* [WORK TO COMPLETE]: Every line in the listing below that holds the word "Digital" should be returned.
|---|
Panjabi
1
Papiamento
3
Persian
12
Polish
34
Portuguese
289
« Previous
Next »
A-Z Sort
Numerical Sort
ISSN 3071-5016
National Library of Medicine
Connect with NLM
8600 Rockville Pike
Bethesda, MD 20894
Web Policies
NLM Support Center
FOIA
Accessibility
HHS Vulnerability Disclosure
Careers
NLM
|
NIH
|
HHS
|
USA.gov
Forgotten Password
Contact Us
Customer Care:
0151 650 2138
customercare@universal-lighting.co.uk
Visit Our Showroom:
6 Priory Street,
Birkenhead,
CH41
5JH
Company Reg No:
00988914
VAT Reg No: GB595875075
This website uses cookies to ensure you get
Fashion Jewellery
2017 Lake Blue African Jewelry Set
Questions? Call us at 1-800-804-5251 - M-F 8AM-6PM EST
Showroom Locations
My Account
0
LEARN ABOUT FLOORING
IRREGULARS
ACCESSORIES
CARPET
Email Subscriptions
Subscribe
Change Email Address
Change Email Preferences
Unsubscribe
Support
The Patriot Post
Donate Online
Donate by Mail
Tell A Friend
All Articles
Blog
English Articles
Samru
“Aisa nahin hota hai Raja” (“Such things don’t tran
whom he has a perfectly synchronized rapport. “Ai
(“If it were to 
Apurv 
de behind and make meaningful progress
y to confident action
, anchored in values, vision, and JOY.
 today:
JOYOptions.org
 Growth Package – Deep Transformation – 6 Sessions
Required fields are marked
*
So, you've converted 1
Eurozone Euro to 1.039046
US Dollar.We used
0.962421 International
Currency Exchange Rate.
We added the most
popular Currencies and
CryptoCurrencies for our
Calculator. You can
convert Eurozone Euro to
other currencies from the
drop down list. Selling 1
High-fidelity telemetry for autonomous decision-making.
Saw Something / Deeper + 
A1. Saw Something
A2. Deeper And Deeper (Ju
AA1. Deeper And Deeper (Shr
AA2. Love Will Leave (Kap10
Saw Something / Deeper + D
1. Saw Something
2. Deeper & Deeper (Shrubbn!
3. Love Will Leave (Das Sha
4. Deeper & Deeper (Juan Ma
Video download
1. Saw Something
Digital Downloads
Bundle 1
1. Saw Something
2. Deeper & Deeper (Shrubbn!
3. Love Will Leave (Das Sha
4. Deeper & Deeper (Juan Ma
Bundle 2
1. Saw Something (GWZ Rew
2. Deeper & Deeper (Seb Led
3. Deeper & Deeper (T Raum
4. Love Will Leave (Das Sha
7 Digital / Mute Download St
|---|
* [EXPECTED ANSWER]:
Digital Downloads
7 Digital / Mute Download St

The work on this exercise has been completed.